:: Exercise objective ::
Using the entries below, transcribe exactly the line containing "X495300Y497840D02*" and each line that follows it to the end.

----- Dataset content

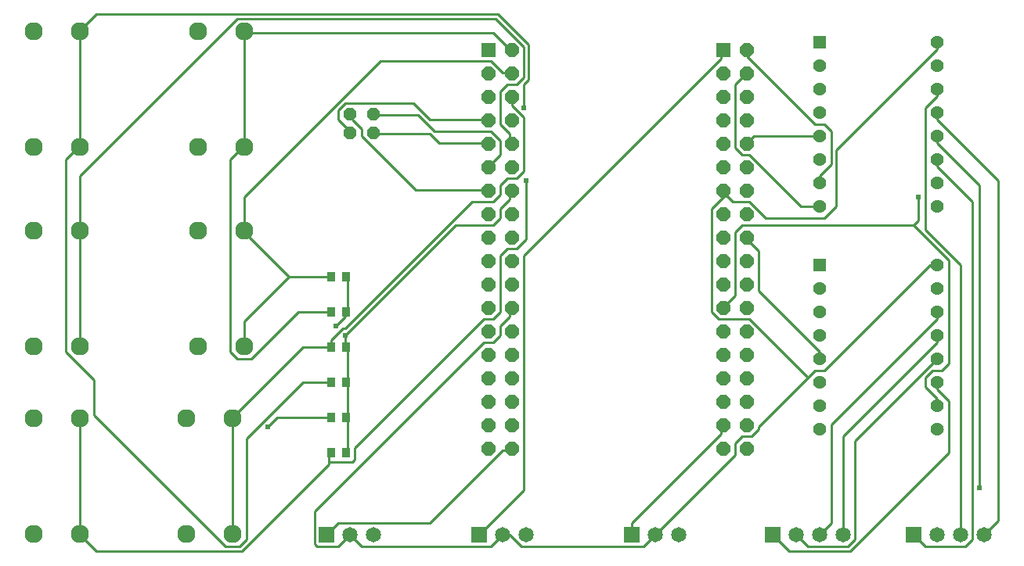
<source format=gbr>
G04 EAGLE Gerber RS-274X export*
G75*
%MOMM*%
%FSLAX34Y34*%
%LPD*%
%INTop Copper*%
%IPPOS*%
%AMOC8*
5,1,8,0,0,1.08239X$1,22.5*%
G01*
%ADD10R,0.949959X1.031241*%
%ADD11C,1.960000*%
%ADD12R,1.524000X1.524000*%
%ADD13P,1.649562X8X292.500000*%
%ADD14R,1.428000X1.428000*%
%ADD15C,1.428000*%
%ADD16R,1.651000X1.651000*%
%ADD17C,1.651000*%
%ADD18P,1.439579X8X202.500000*%
%ADD19C,0.254000*%
%ADD20C,0.609600*%


D10*
X449199Y304800D03*
X465201Y304800D03*
D11*
X355200Y483600D03*
X305200Y483600D03*
X305200Y608600D03*
X355200Y608600D03*
D12*
X619500Y588600D03*
D13*
X644900Y588600D03*
X619500Y563200D03*
X644900Y563200D03*
X619500Y537800D03*
X644900Y537800D03*
X619500Y512400D03*
X644900Y512400D03*
X619500Y487000D03*
X644900Y487000D03*
X619500Y461600D03*
X644900Y461600D03*
X619500Y436200D03*
X644900Y436200D03*
X619500Y410800D03*
X644900Y410800D03*
X619500Y385400D03*
X644900Y385400D03*
X619500Y360000D03*
X644900Y360000D03*
X619500Y334600D03*
X644900Y334600D03*
X619500Y309200D03*
X644900Y309200D03*
X619500Y283800D03*
X644900Y283800D03*
X619500Y258400D03*
X644900Y258400D03*
X619500Y233000D03*
X644900Y233000D03*
X619500Y207600D03*
X644900Y207600D03*
X619500Y182200D03*
X644900Y182200D03*
X619500Y156800D03*
X644900Y156800D03*
D12*
X873500Y588600D03*
D13*
X898900Y588600D03*
X873500Y563200D03*
X898900Y563200D03*
X873500Y537800D03*
X898900Y537800D03*
X873500Y512400D03*
X898900Y512400D03*
X873500Y487000D03*
X898900Y487000D03*
X873500Y461600D03*
X898900Y461600D03*
X873500Y436200D03*
X898900Y436200D03*
X873500Y410800D03*
X898900Y410800D03*
X873500Y385400D03*
X898900Y385400D03*
X873500Y360000D03*
X898900Y360000D03*
X873500Y334600D03*
X898900Y334600D03*
X873500Y309200D03*
X898900Y309200D03*
X873500Y283800D03*
X898900Y283800D03*
X873500Y258400D03*
X898900Y258400D03*
X873500Y233000D03*
X898900Y233000D03*
X873500Y207600D03*
X898900Y207600D03*
X873500Y182200D03*
X898900Y182200D03*
X873500Y156800D03*
X898900Y156800D03*
D14*
X977900Y596900D03*
D15*
X977900Y571500D03*
X977900Y546100D03*
X977900Y520700D03*
X977900Y495300D03*
X977900Y469900D03*
X977900Y444500D03*
X977900Y419100D03*
X1104900Y419100D03*
X1104900Y444500D03*
X1104900Y469900D03*
X1104900Y495300D03*
X1104900Y520700D03*
X1104900Y546100D03*
X1104900Y571500D03*
X1104900Y596900D03*
D16*
X609600Y63500D03*
D17*
X635000Y63500D03*
X660400Y63500D03*
D16*
X444500Y63500D03*
D17*
X469900Y63500D03*
X495300Y63500D03*
D16*
X774700Y63500D03*
D17*
X800100Y63500D03*
X825500Y63500D03*
D11*
X355200Y267700D03*
X305200Y267700D03*
X305200Y392700D03*
X355200Y392700D03*
D10*
X449199Y342900D03*
X465201Y342900D03*
D11*
X342500Y64500D03*
X292500Y64500D03*
X292500Y189500D03*
X342500Y189500D03*
D10*
X449199Y266700D03*
X465201Y266700D03*
D11*
X177400Y483600D03*
X127400Y483600D03*
X127400Y608600D03*
X177400Y608600D03*
D10*
X449199Y228600D03*
X465201Y228600D03*
D11*
X177400Y267700D03*
X127400Y267700D03*
X127400Y392700D03*
X177400Y392700D03*
D10*
X449199Y190500D03*
X465201Y190500D03*
D11*
X177400Y64500D03*
X127400Y64500D03*
X127400Y189500D03*
X177400Y189500D03*
D10*
X449199Y152400D03*
X465201Y152400D03*
D16*
X1079500Y63500D03*
D17*
X1104900Y63500D03*
X1130300Y63500D03*
X1155700Y63500D03*
D14*
X977900Y355600D03*
D15*
X977900Y330200D03*
X977900Y304800D03*
X977900Y279400D03*
X977900Y254000D03*
X977900Y228600D03*
X977900Y203200D03*
X977900Y177800D03*
X1104900Y177800D03*
X1104900Y203200D03*
X1104900Y228600D03*
X1104900Y254000D03*
X1104900Y279400D03*
X1104900Y304800D03*
X1104900Y330200D03*
X1104900Y355600D03*
D16*
X927100Y63500D03*
D17*
X952500Y63500D03*
X977900Y63500D03*
X1003300Y63500D03*
D18*
X470100Y499000D03*
X495100Y499000D03*
X495100Y519000D03*
X470100Y519000D03*
D19*
X1104900Y177800D02*
X1110343Y177800D01*
X642620Y299720D02*
X642620Y307340D01*
X642620Y299720D02*
X632460Y289560D01*
X632460Y279400D01*
X624840Y271780D01*
X614680Y271780D01*
X431800Y88900D01*
X431800Y53340D01*
X434340Y50800D01*
X457200Y50800D01*
X469900Y63500D01*
X642620Y307340D02*
X644900Y309200D01*
X635000Y63500D02*
X622300Y50800D01*
X482600Y50800D01*
X469900Y63500D01*
X1104900Y589280D02*
X1104900Y596900D01*
X1104900Y589280D02*
X995680Y480060D01*
X995680Y419100D01*
X982980Y406400D01*
X919480Y406400D01*
X901700Y424180D01*
X883920Y424180D01*
X876300Y431800D02*
X873760Y434340D01*
X876300Y431800D02*
X883920Y424180D01*
X873760Y434340D02*
X873500Y436200D01*
X1097280Y355600D02*
X1104900Y355600D01*
X1097280Y355600D02*
X982980Y241300D01*
X972820Y241300D01*
X965200Y233680D02*
X911860Y180340D01*
X965200Y233680D02*
X972820Y241300D01*
X911860Y180340D02*
X911860Y177800D01*
X904240Y170180D01*
X894080Y170180D01*
X886460Y162560D01*
X886460Y149860D01*
X800100Y63500D01*
X861060Y416560D02*
X876300Y431800D01*
X861060Y416560D02*
X861060Y304800D01*
X868680Y297180D01*
X901700Y297180D01*
X965200Y233680D01*
X876300Y431800D02*
X873500Y436200D01*
X642620Y63500D02*
X635000Y63500D01*
X642620Y63500D02*
X655320Y50800D01*
X787400Y50800D01*
X800100Y63500D01*
X871220Y579120D02*
X871220Y586740D01*
X871220Y579120D02*
X657860Y365760D01*
X657860Y111760D01*
X609600Y63500D01*
X871220Y586740D02*
X873500Y588600D01*
X642620Y154940D02*
X635000Y154940D01*
X556260Y76200D01*
X457200Y76200D01*
X444500Y63500D01*
X642620Y154940D02*
X644900Y156800D01*
X871220Y172720D02*
X871220Y180340D01*
X871220Y172720D02*
X774700Y76200D01*
X774700Y63500D01*
X871220Y180340D02*
X873500Y182200D01*
X657860Y525780D02*
X657860Y551180D01*
X662940Y556260D01*
X662940Y594360D01*
X629920Y627380D01*
X195580Y627380D01*
X177800Y609600D01*
X177400Y608600D01*
X419100Y228600D02*
X449199Y228600D01*
X419100Y228600D02*
X358140Y167640D01*
X358140Y58420D01*
X350520Y50800D01*
X335280Y50800D01*
X193040Y193040D01*
X193040Y231140D01*
X162560Y261620D01*
X162560Y469900D01*
X175260Y482600D01*
X177400Y483600D01*
X177800Y485140D02*
X177800Y607060D01*
X177400Y608600D01*
X177800Y485140D02*
X177400Y483600D01*
D20*
X657860Y525780D03*
D19*
X467360Y342900D02*
X467360Y304800D01*
X465201Y304800D01*
X465201Y342900D02*
X467360Y342900D01*
X467360Y190500D02*
X467360Y152400D01*
X465201Y152400D01*
X467360Y228600D02*
X467360Y266700D01*
X465201Y266700D01*
X467360Y228600D02*
X467360Y190500D01*
X465201Y190500D01*
X465201Y228600D02*
X467360Y228600D01*
X464820Y299720D02*
X464820Y304800D01*
X464820Y299720D02*
X454660Y289560D01*
X464820Y279400D02*
X464820Y266700D01*
X464820Y304800D02*
X465201Y304800D01*
X465201Y266700D02*
X464820Y266700D01*
X642620Y426720D02*
X642620Y434340D01*
X642620Y426720D02*
X632460Y416560D01*
X632460Y406400D01*
X624840Y398780D01*
X584200Y398780D01*
X464820Y279400D01*
X642620Y434340D02*
X644900Y436200D01*
X1104900Y210820D02*
X1104900Y203200D01*
X1104900Y210820D02*
X1092200Y223520D01*
X1092200Y233680D01*
X1099820Y241300D01*
X1109980Y241300D01*
X1117600Y248920D01*
X1117600Y360680D01*
X1079500Y398780D01*
X894080Y398780D01*
X886460Y391160D01*
X886460Y322580D01*
X873760Y309880D01*
X873500Y309200D01*
X1084580Y403860D02*
X1084580Y429260D01*
X1084580Y403860D02*
X1079500Y398780D01*
D20*
X454660Y289560D03*
X464820Y279400D03*
X1084580Y429260D03*
D19*
X1104900Y487680D02*
X1104900Y495300D01*
X1104900Y487680D02*
X1150620Y441960D01*
X1150620Y114300D01*
D20*
X1150620Y114300D03*
D19*
X1104900Y462280D02*
X1104900Y469900D01*
X1104900Y462280D02*
X1143000Y424180D01*
X1143000Y58420D01*
X1135380Y50800D01*
X1092200Y50800D01*
X1079500Y63500D01*
X1104900Y513080D02*
X1104900Y520700D01*
X1104900Y513080D02*
X1170940Y447040D01*
X1170940Y78740D01*
X1155700Y63500D01*
X1104900Y538480D02*
X1104900Y546100D01*
X1104900Y538480D02*
X1092200Y525780D01*
X1092200Y393700D01*
X1130300Y355600D01*
X1130300Y63500D01*
X447040Y139700D02*
X447040Y142240D01*
X447040Y152400D01*
X447040Y139700D02*
X353060Y45720D01*
X195580Y45720D01*
X177800Y63500D01*
X447040Y152400D02*
X449199Y152400D01*
X177800Y63500D02*
X177400Y64500D01*
X660400Y383540D02*
X660400Y447040D01*
X660400Y383540D02*
X650240Y373380D01*
X640080Y373380D01*
X632460Y365760D01*
X632460Y304800D01*
X624840Y297180D01*
X614680Y297180D01*
X474980Y157480D01*
X474980Y144780D01*
X472440Y142240D01*
X447040Y142240D01*
X177800Y187960D02*
X177800Y66040D01*
X177800Y187960D02*
X177400Y189500D01*
X177800Y66040D02*
X177400Y64500D01*
D20*
X660400Y447040D03*
D19*
X449199Y190500D02*
X391160Y190500D01*
X381000Y180340D01*
X642620Y487680D02*
X642620Y497840D01*
X632460Y508000D01*
X632460Y543560D01*
X640080Y551180D01*
X650240Y551180D01*
X657860Y558800D01*
X657860Y591820D01*
X627380Y622300D01*
X347980Y622300D01*
X177800Y452120D01*
X177800Y393700D01*
X642620Y487680D02*
X644900Y487000D01*
X177800Y393700D02*
X177400Y392700D01*
X177800Y391160D02*
X177800Y269240D01*
X177400Y267700D01*
X177800Y391160D02*
X177400Y392700D01*
D20*
X381000Y180340D03*
D19*
X355200Y392700D02*
X355200Y395840D01*
X403860Y342900D02*
X449199Y342900D01*
X403860Y342900D02*
X355600Y391160D01*
X355200Y392700D01*
X635000Y563880D02*
X642620Y563880D01*
X635000Y563880D02*
X622300Y576580D01*
X502920Y576580D01*
X355600Y429260D01*
X355600Y396240D01*
X642620Y563880D02*
X644900Y563200D01*
X355600Y396240D02*
X355200Y392700D01*
X355600Y294640D02*
X355600Y269240D01*
X355600Y294640D02*
X403860Y342900D01*
X355600Y269240D02*
X355200Y267700D01*
X414020Y304800D02*
X449199Y304800D01*
X414020Y304800D02*
X363220Y254000D01*
X347980Y254000D01*
X340360Y261620D01*
X340360Y469900D01*
X353060Y482600D01*
X355200Y483600D01*
X624840Y607060D02*
X642620Y589280D01*
X624840Y607060D02*
X355600Y607060D01*
X642620Y589280D02*
X644900Y588600D01*
X355600Y607060D02*
X355600Y485140D01*
X355200Y483600D01*
X355600Y607060D02*
X355200Y608600D01*
X419100Y266700D02*
X449199Y266700D01*
X419100Y266700D02*
X342900Y190500D01*
X342500Y189500D01*
X645160Y528320D02*
X645160Y535940D01*
X645160Y528320D02*
X657860Y515620D01*
X657860Y457200D01*
X650240Y449580D01*
X640080Y449580D01*
X632460Y441960D01*
X632460Y431800D01*
X624840Y424180D01*
X601980Y424180D01*
X464820Y287020D01*
X462280Y287020D01*
X449580Y274320D01*
X449580Y266700D01*
X645160Y535940D02*
X644900Y537800D01*
X449580Y266700D02*
X449199Y266700D01*
X342900Y187960D02*
X342900Y66040D01*
X342500Y64500D01*
X342900Y187960D02*
X342500Y189500D01*
X1016000Y165100D02*
X1104900Y254000D01*
X1016000Y165100D02*
X1016000Y58420D01*
X1008380Y50800D01*
X965200Y50800D01*
X952500Y63500D01*
X1104900Y220980D02*
X1104900Y228600D01*
X1104900Y220980D02*
X1117600Y208280D01*
X1117600Y152400D01*
X1010920Y45720D01*
X944880Y45720D01*
X927100Y63500D01*
X1104900Y271780D02*
X1104900Y279400D01*
X1104900Y271780D02*
X1003300Y170180D01*
X1003300Y63500D01*
X1104900Y297180D02*
X1104900Y304800D01*
X1104900Y297180D02*
X990600Y182880D01*
X990600Y76200D01*
X977900Y63500D01*
X469900Y500380D02*
X457200Y513080D01*
X457200Y523240D01*
X464820Y530860D01*
X538480Y530860D01*
X556260Y513080D01*
X617220Y513080D01*
X470100Y499000D02*
X469900Y500380D01*
X617220Y513080D02*
X619500Y512400D01*
X556260Y497840D02*
X495300Y497840D01*
X556260Y497840D02*
X566420Y487680D01*
X617220Y487680D01*
X495300Y497840D02*
X495100Y499000D01*
X617220Y487680D02*
X619500Y487000D01*
X543560Y518160D02*
X495300Y518160D01*
X543560Y518160D02*
X561340Y500380D01*
X622300Y500380D01*
X632460Y490220D01*
X632460Y474980D01*
X619760Y462280D01*
X495300Y518160D02*
X495100Y519000D01*
X619760Y462280D02*
X619500Y461600D01*
X472440Y513080D02*
X472440Y518160D01*
X472440Y513080D02*
X482600Y502920D01*
X482600Y495300D01*
X541020Y436880D01*
X617220Y436880D01*
X472440Y518160D02*
X470100Y519000D01*
X617220Y436880D02*
X619500Y436200D01*
X977900Y444500D02*
X977900Y452120D01*
X990600Y464820D01*
X990600Y500380D01*
X982980Y508000D01*
X972820Y508000D01*
X899160Y581660D01*
X899160Y586740D01*
X898900Y588600D01*
X957580Y419100D02*
X977900Y419100D01*
X957580Y419100D02*
X901700Y474980D01*
X894080Y474980D01*
X886460Y482600D01*
X886460Y551180D01*
X896620Y561340D01*
X898900Y563200D01*
X977900Y261620D02*
X977900Y254000D01*
X977900Y261620D02*
X911860Y327660D01*
X911860Y370840D01*
X899160Y383540D01*
X898900Y385400D01*
X906780Y495300D02*
X977900Y495300D01*
X906780Y495300D02*
X899160Y487680D01*
X898900Y487000D01*
M02*

</source>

----------

:: Finished exercise ::
X495300Y497840D02*
X495100Y499000D01*
X617220Y487680D02*
X619500Y487000D01*
X543560Y518160D02*
X495300Y518160D01*
X543560Y518160D02*
X561340Y500380D01*
X622300Y500380D01*
X632460Y490220D01*
X632460Y474980D01*
X619760Y462280D01*
X495300Y518160D02*
X495100Y519000D01*
X619760Y462280D02*
X619500Y461600D01*
X472440Y513080D02*
X472440Y518160D01*
X472440Y513080D02*
X482600Y502920D01*
X482600Y495300D01*
X541020Y436880D01*
X617220Y436880D01*
X472440Y518160D02*
X470100Y519000D01*
X617220Y436880D02*
X619500Y436200D01*
X977900Y444500D02*
X977900Y452120D01*
X990600Y464820D01*
X990600Y500380D01*
X982980Y508000D01*
X972820Y508000D01*
X899160Y581660D01*
X899160Y586740D01*
X898900Y588600D01*
X957580Y419100D02*
X977900Y419100D01*
X957580Y419100D02*
X901700Y474980D01*
X894080Y474980D01*
X886460Y482600D01*
X886460Y551180D01*
X896620Y561340D01*
X898900Y563200D01*
X977900Y261620D02*
X977900Y254000D01*
X977900Y261620D02*
X911860Y327660D01*
X911860Y370840D01*
X899160Y383540D01*
X898900Y385400D01*
X906780Y495300D02*
X977900Y495300D01*
X906780Y495300D02*
X899160Y487680D01*
X898900Y487000D01*
M02*

</source>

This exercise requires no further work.